Segment Open

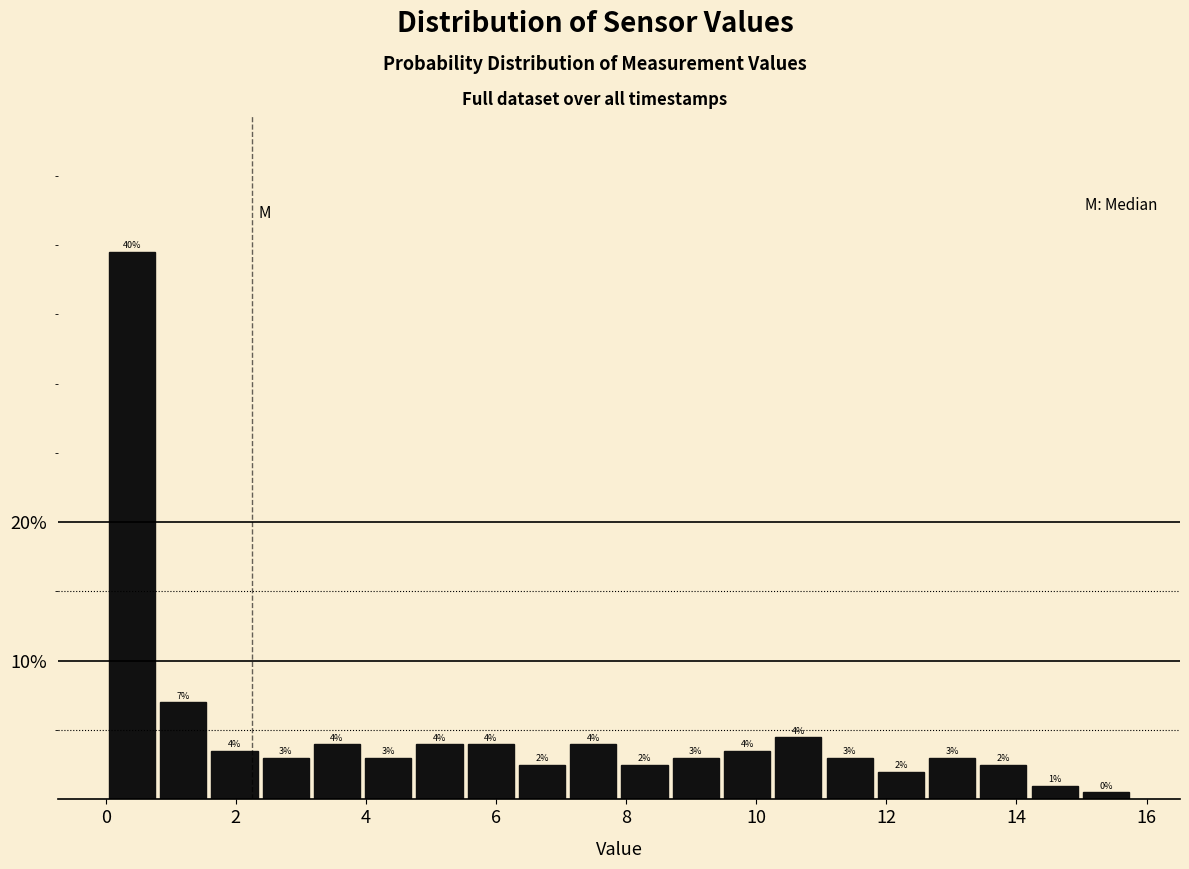

Around what value on the x-axis is the tallest bar? Give the approximate position of its centre, as read against the axis.

0.4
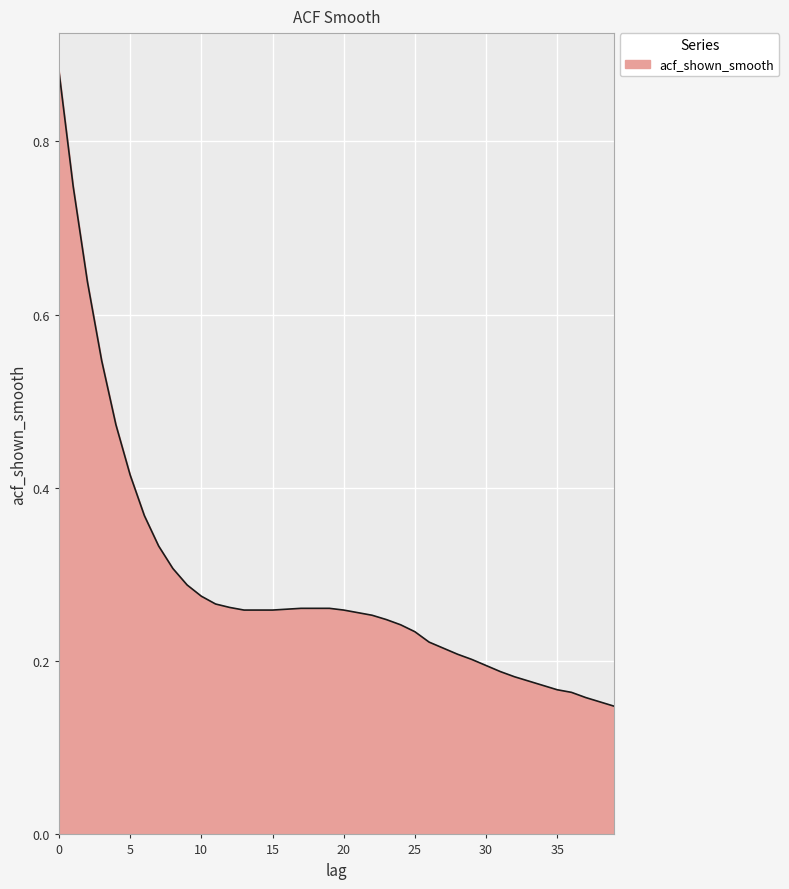

Count the number of categories in the chart.

40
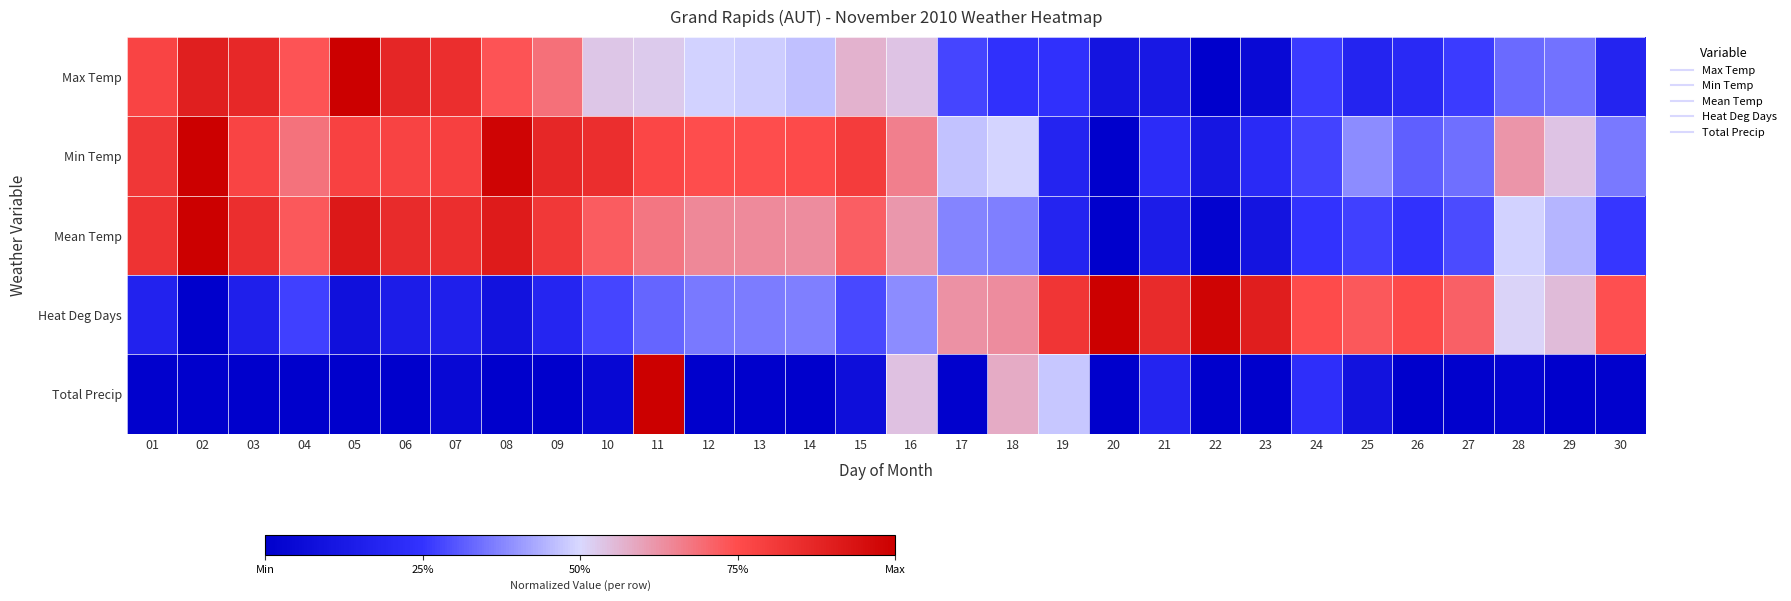

At 16, list the series in order from largest to smallest.

Min Temp, Mean Temp, Total Precip, Max Temp, Heat Deg Days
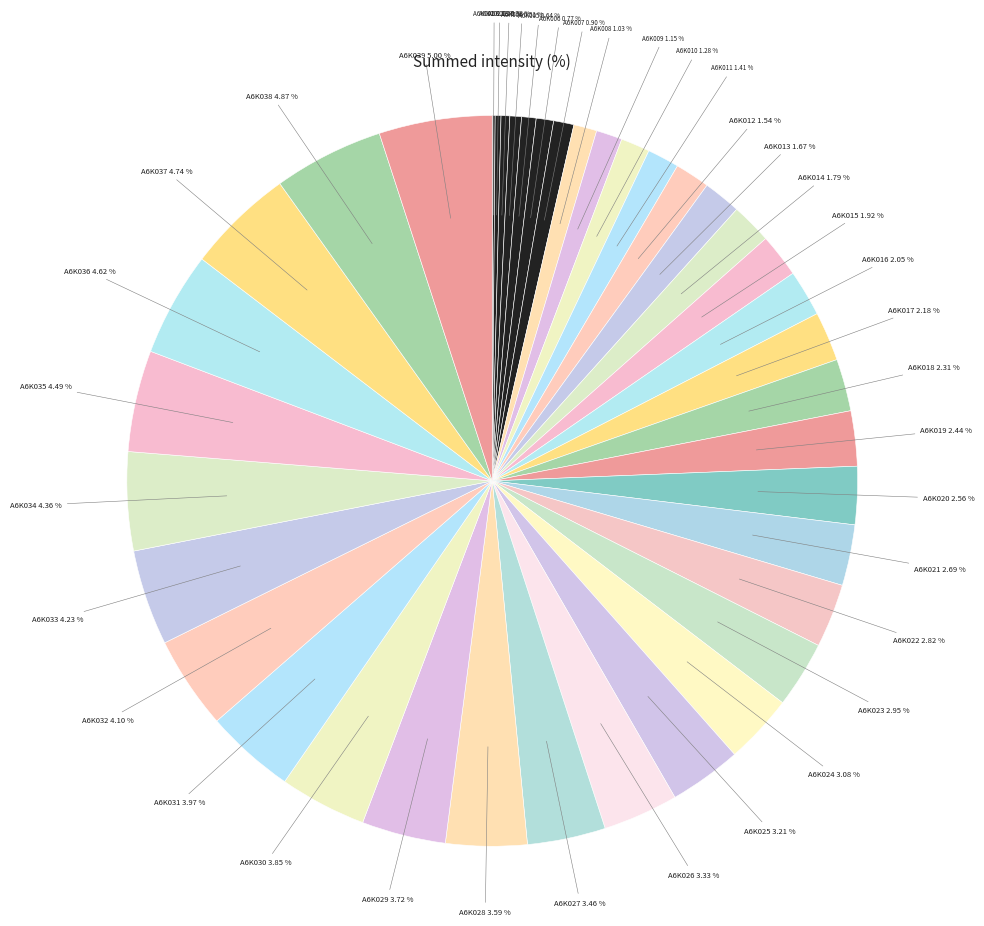

Approximately how many times larger is the value at A6K005 compared to A6K016?

0.3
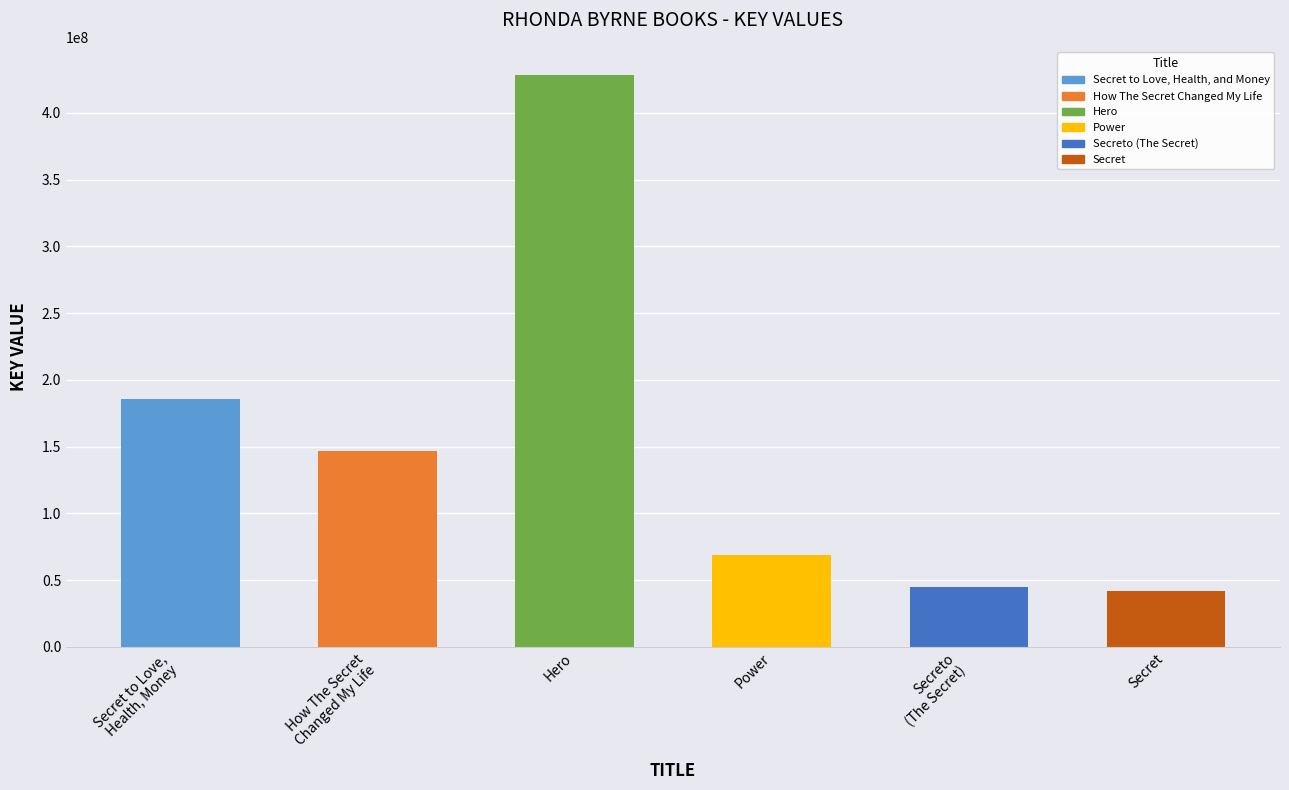

Reading left to right, list all the values displayed in this chart.

185908623	146700877	427978693	68925044	45176122	41628995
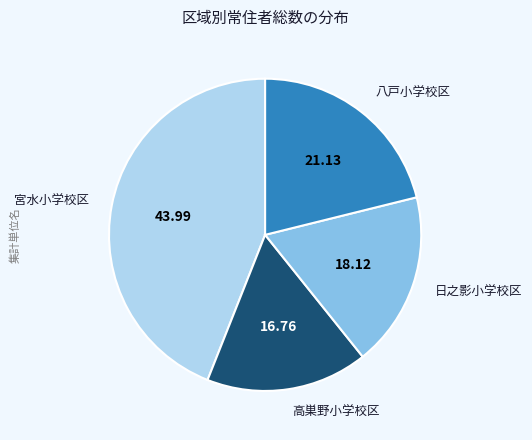

Rank the categories by value from highest to lowest.

宮水小学校区, 八戸小学校区, 日之影小学校区, 高巣野小学校区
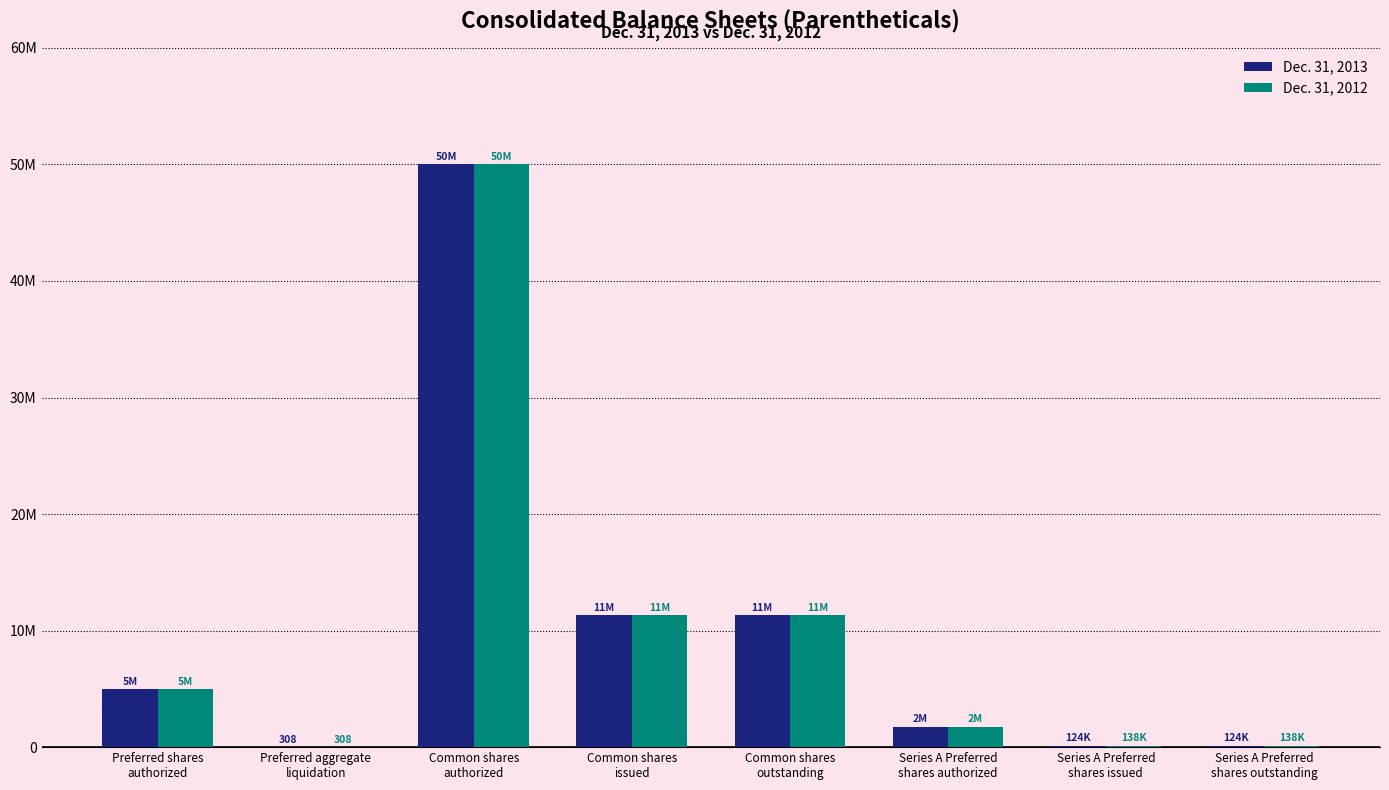

What are all the series names shown in the legend?

Dec. 31, 2013, Dec. 31, 2012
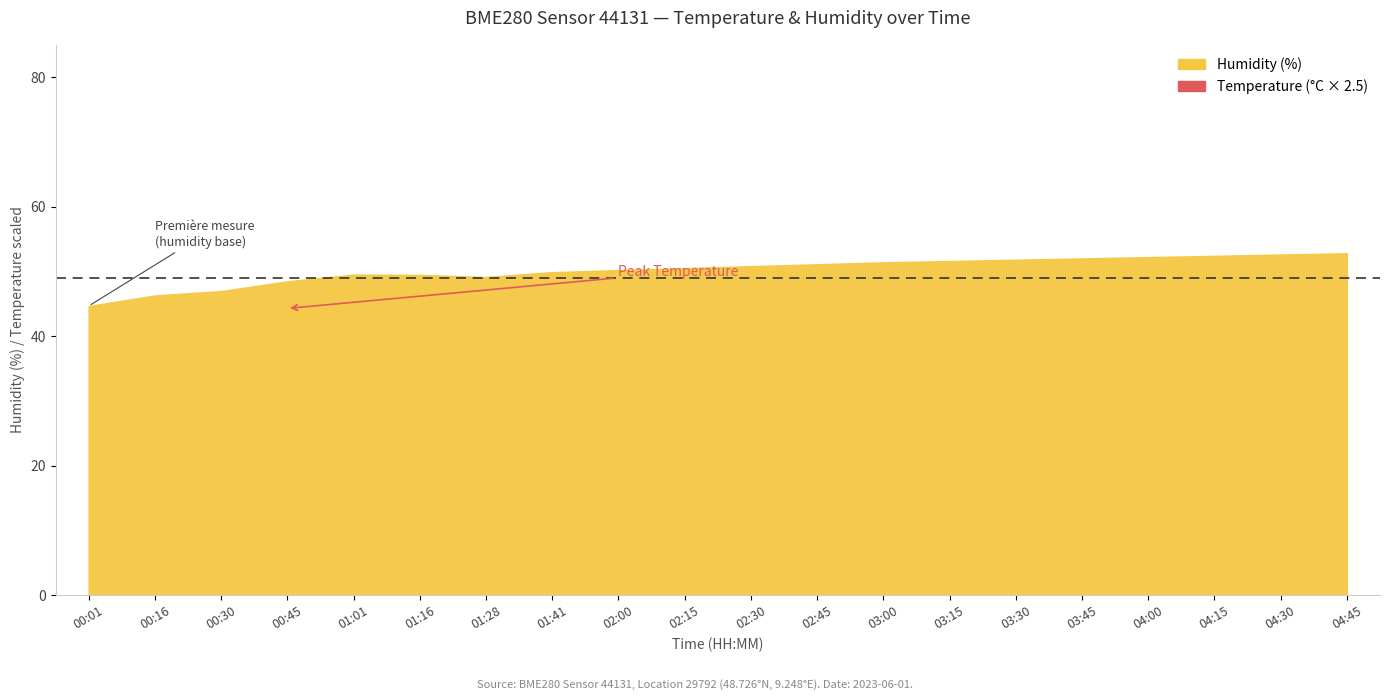

True or false: humidity and temperature cross at least once.

False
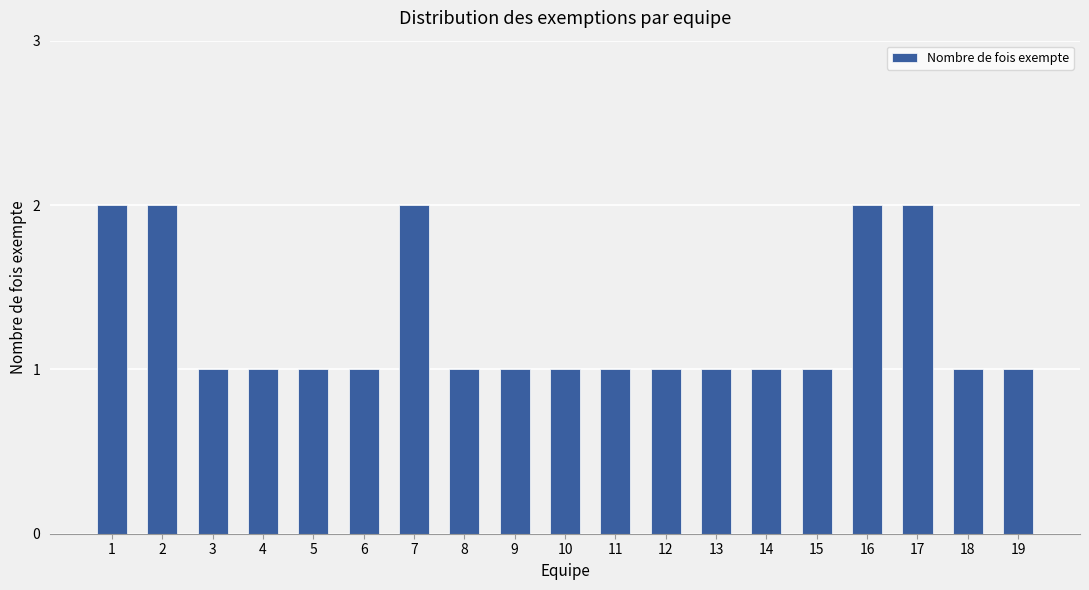

How many series are shown in this chart?

1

Segment Closed

== About this exercise ==
Transcribe the lines above word for word, leaving out the pictures.

== Finished exercise ==
Around what value on the x-axis is the tallest bar? Give the approximate position of its centre, as read against the axis.

0.4

Count the number of categories in the chart.

40

At 16, list the series in order from largest to smallest.

Min Temp, Mean Temp, Total Precip, Max Temp, Heat Deg Days

Approximately how many times larger is the value at A6K005 compared to A6K016?

0.3

Reading left to right, list all the values displayed in this chart.

185908623	146700877	427978693	68925044	45176122	41628995

Rank the categories by value from highest to lowest.

宮水小学校区, 八戸小学校区, 日之影小学校区, 高巣野小学校区

What are all the series names shown in the legend?

Dec. 31, 2013, Dec. 31, 2012

True or false: humidity and temperature cross at least once.

False

How many series are shown in this chart?

1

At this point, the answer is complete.